Neue Erkenntnisse zu dunklen Variationen des Flow‑Zustands
In einer aktuellen Studie haben Psychologen neue Einblicke in die dunklen Seiten des Flow‑Zustands gewonnen. Flow, der als Zustand höchster Konzentration und Freude bei Tätigkeiten beschrieben wird, kann laut den Forschern durch subtile, aber wirkungsvolle Faktoren beeinträchtigt werden. Diese „sinisteren Variationen“ zeigen, dass selbst kleine Ablenkungen, negative Emotionen oder unzureichende Ressourcen die optimale Leistungsfähigkeit stark reduzieren können.
Die Untersuchung, die an einer Vielzahl von Probanden in unterschiedlichen Arbeitsumfeldern durchgeführt wurde, verdeutlicht, dass die Qualität des Flow stark von der Umgebung, der emotionalen Stimmung und der wahrgenommenen Kontrolle abhängt. Besonders auffällig war, dass Personen, die sich in einem Umfeld mit hoher Erwartungsdruck oder ständiger Unterbrechung befanden, häufiger von Flow‑Unterbrechungen betroffen waren.
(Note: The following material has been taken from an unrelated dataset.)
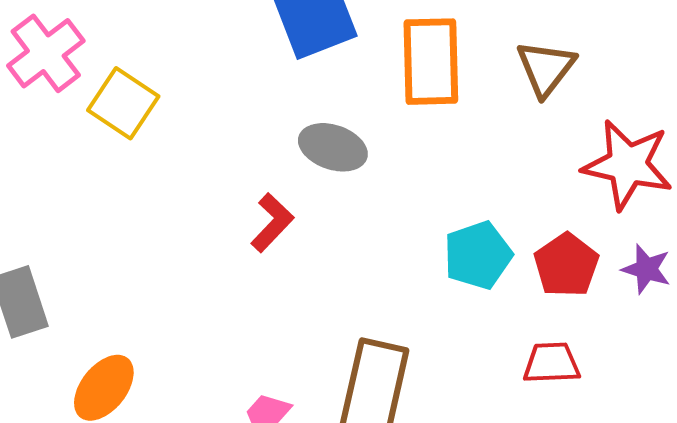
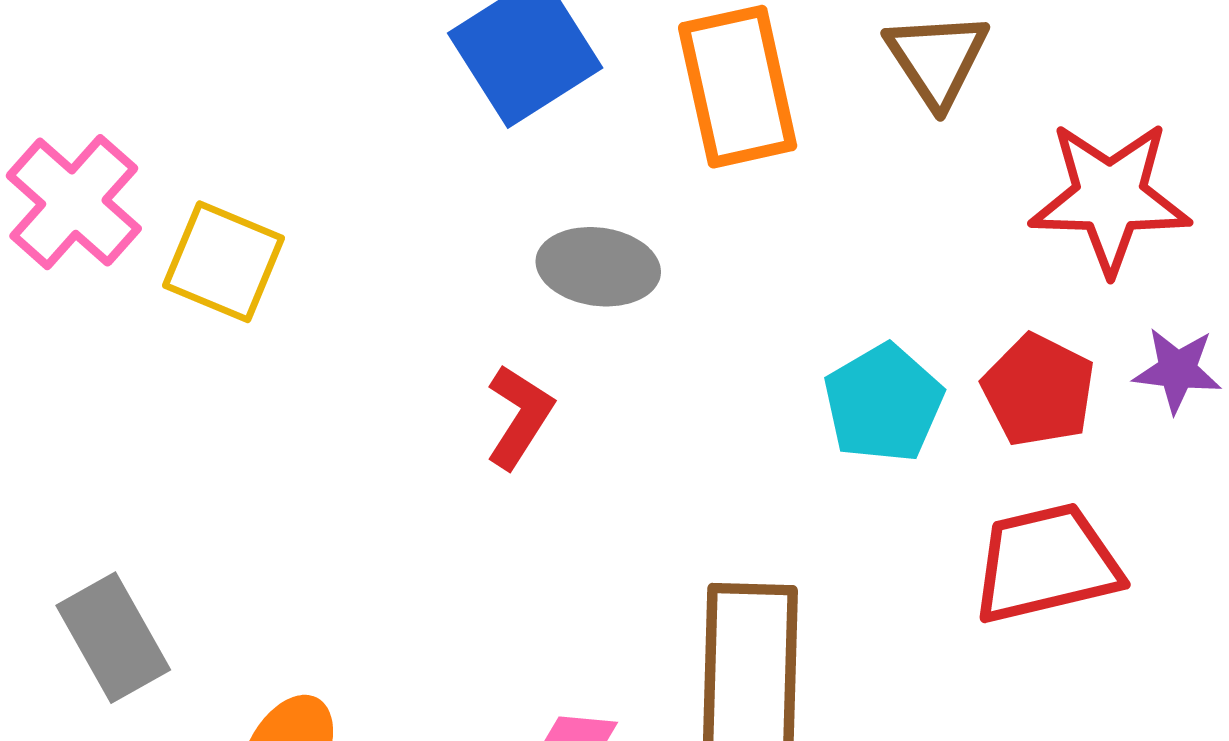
red trapezoid: (552, 363) -> (1046, 563), size x1.5

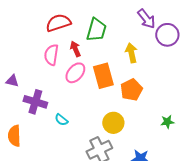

Die Ergebnisse legen nahe, dass Unternehmen und Bildungseinrichtungen gezielte Maßnahmen ergreifen sollten, um die Bedingungen für einen stabilen Flow zu schaffen. Dazu gehören klare Zielsetzungen, regelmäßige Pausen, ein unterstützendes Umfeld und die Förderung von Selbstwirksamkeit. Durch die Berücksichtigung dieser Faktoren können negative Variationen des Flow-Zustands minimiert und die Produktivität sowie das Wohlbefinden nachhaltig gesteigert werden.